Rookie Derrius Guice injured his knee in the preseason, ending his season and ruining a full offseason of momentum. Before he ever played a game, Guice became a fan favorite with his engaging enthusiasm. Then, he injured his knee in the preseason and was lost for the year. 

For many players, surgery is tough, but then rehab begins. 

For Guice - like Smith - that wasn't the case.

After his knee surgery, Guice suffered an infection that lasted two months and required three additional procedures, The Washington Post reported. That required seven weeks of antibiotics which included significant use of IVs, swelling, flu-like symptoms and having his knee drained. 

The experience forced Guice to stay in Louisiana for months, closer to Dr. James Andrews office in Gulf Breeze, Florida, and away from his Redskins teammates in Ashburn. 

Now, finally, Guice is feeling better and expects to be all the way back for offseason work in 2019. That's great news for the Redskins.

Guice was considered to be the focal point of the Washington offense before the knee injury in the preseason, and he's a running back with immense potential. 

On some level, however, it's quite alarming that both Smith and Guice suffered infections after major injuries. 

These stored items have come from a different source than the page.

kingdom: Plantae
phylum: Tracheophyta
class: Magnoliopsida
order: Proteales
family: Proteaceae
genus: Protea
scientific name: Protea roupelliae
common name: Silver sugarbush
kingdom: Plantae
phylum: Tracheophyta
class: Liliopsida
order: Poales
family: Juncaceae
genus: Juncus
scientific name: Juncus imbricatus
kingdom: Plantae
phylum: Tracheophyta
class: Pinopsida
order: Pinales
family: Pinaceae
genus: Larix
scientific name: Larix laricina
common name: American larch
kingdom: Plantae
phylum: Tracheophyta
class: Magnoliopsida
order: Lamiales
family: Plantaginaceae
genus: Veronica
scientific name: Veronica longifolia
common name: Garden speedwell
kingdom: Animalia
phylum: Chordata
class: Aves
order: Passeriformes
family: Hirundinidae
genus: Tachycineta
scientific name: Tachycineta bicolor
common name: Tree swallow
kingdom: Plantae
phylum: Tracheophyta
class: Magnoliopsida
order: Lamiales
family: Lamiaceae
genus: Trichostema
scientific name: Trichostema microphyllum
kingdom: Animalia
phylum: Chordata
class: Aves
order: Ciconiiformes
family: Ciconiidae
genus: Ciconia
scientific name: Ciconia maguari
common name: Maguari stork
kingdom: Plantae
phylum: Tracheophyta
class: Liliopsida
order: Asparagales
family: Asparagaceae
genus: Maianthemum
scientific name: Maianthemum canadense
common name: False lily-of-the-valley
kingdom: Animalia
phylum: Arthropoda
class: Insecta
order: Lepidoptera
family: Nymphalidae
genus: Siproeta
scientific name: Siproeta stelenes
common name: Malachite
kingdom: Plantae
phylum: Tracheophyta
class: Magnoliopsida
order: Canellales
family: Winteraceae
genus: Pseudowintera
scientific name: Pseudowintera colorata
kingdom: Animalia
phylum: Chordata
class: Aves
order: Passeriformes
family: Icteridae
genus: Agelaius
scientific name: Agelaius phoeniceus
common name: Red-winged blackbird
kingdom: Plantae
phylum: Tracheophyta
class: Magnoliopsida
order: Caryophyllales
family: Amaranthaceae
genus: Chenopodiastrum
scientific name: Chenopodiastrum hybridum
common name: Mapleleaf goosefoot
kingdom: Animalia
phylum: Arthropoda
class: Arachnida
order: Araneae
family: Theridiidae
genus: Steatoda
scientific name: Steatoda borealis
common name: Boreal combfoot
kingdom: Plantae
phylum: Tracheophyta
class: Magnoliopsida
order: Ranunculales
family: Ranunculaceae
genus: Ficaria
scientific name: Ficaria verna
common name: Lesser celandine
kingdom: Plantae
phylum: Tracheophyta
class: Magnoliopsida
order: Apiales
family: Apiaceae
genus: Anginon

Smith's injury was grotesque enough that there were immediate worries of infection. Even with the advanced concern, the infection still came. 

Guice's injury was severe, but not like Smith. And still, the infection came. 

It would take a forensic medical team to compare the situations and figure out if there is something the Redskins need to address. That won't happen on this page. 

At the same time, however, what were the odds back in training camp that the Redskins' then starting quarterback and running back would not only need surgery on their leg, but both would suffer from post-op infection? 

Like many things with the Redskins' 2018 season, there seem to be more questions than answers. The good news, Guice should be back for 2019. As of now, the same can't be said for Smith.